[Data excerpts]
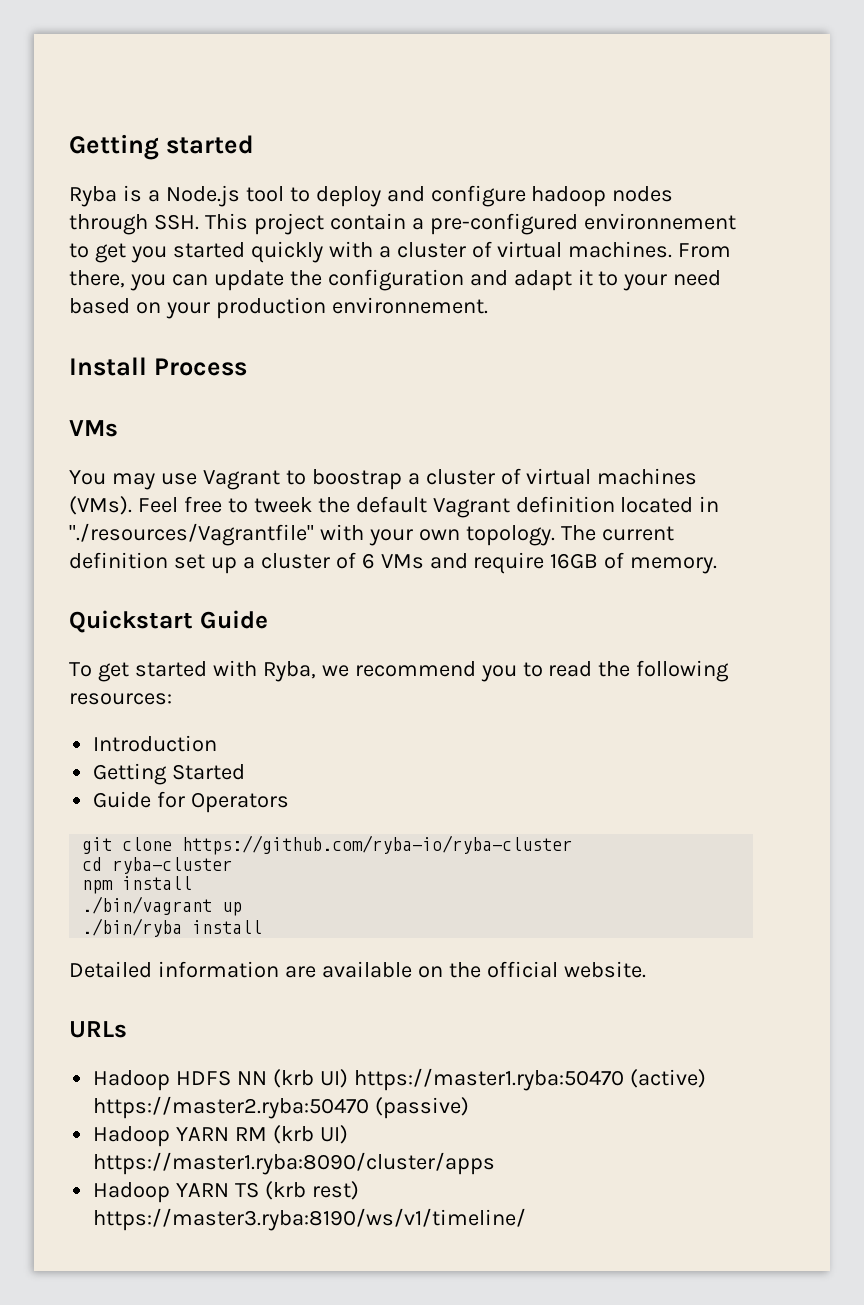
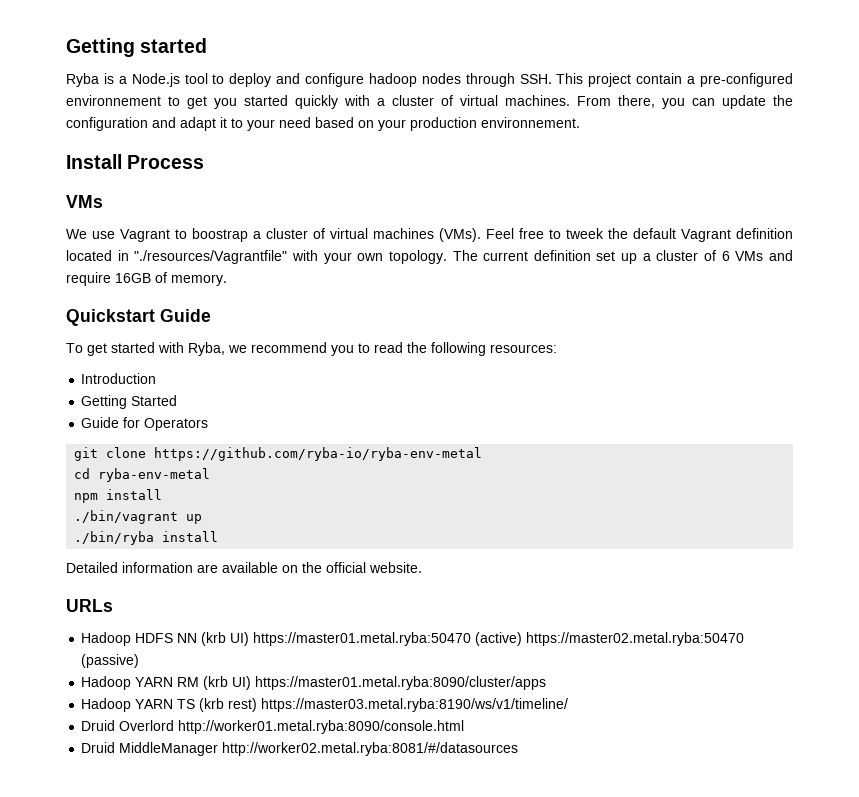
[69,470,155,490] You may -> [66,229,87,239] We
[182,835,573,855] https://github.com/ryba-io/ryba-cluster -> [154,447,483,461] https://github.com/ryba-io/ryba-env-metal
[112,857,233,874] ryba-cluster -> [98,468,211,482] ryba-env-metal
[353,1068,706,1091] [93,1096,370,1119] https://master1.ryba:50470 (active) https://master2.ryba:50470 -> [253,632,745,646] https://master01.metal.ryba:50470 (active) https://master02.metal.ryba:50470
[93,1152,496,1175] https://master1.ryba:8090/cluster/apps -> [255,676,547,690] https://master01.metal.ryba:8090/cluster/apps
[93,1208,527,1231] https://master3.ryba:8190/ws/v1/timeline/ -> [261,698,569,712] [81,720,465,734] [81,742,519,756] https://master03.metal.ryba:8190/ws/v1/timeline/ // Druid Overlord http://worker01.metal.ryba:8090/console.html // Druid MiddleManager http://worker02.metal.ryba:8081/#/datasources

> _What the task requires_: Repeat each record exactly as shown above, dropping all images.

> _Completed exercise_:
[69,470,155,490] You may -> [66,229,87,239] We
[182,835,573,855] https://github.com/ryba-io/ryba-cluster -> [154,447,483,461] https://github.com/ryba-io/ryba-env-metal
[112,857,233,874] ryba-cluster -> [98,468,211,482] ryba-env-metal
[353,1068,706,1091] [93,1096,370,1119] https://master1.ryba:50470 (active) https://master2.ryba:50470 -> [253,632,745,646] https://master01.metal.ryba:50470 (active) https://master02.metal.ryba:50470
[93,1152,496,1175] https://master1.ryba:8090/cluster/apps -> [255,676,547,690] https://master01.metal.ryba:8090/cluster/apps
[93,1208,527,1231] https://master3.ryba:8190/ws/v1/timeline/ -> [261,698,569,712] [81,720,465,734] [81,742,519,756] https://master03.metal.ryba:8190/ws/v1/timeline/ // Druid Overlord http://worker01.metal.ryba:8090/console.html // Druid MiddleManager http://worker02.metal.ryba:8081/#/datasources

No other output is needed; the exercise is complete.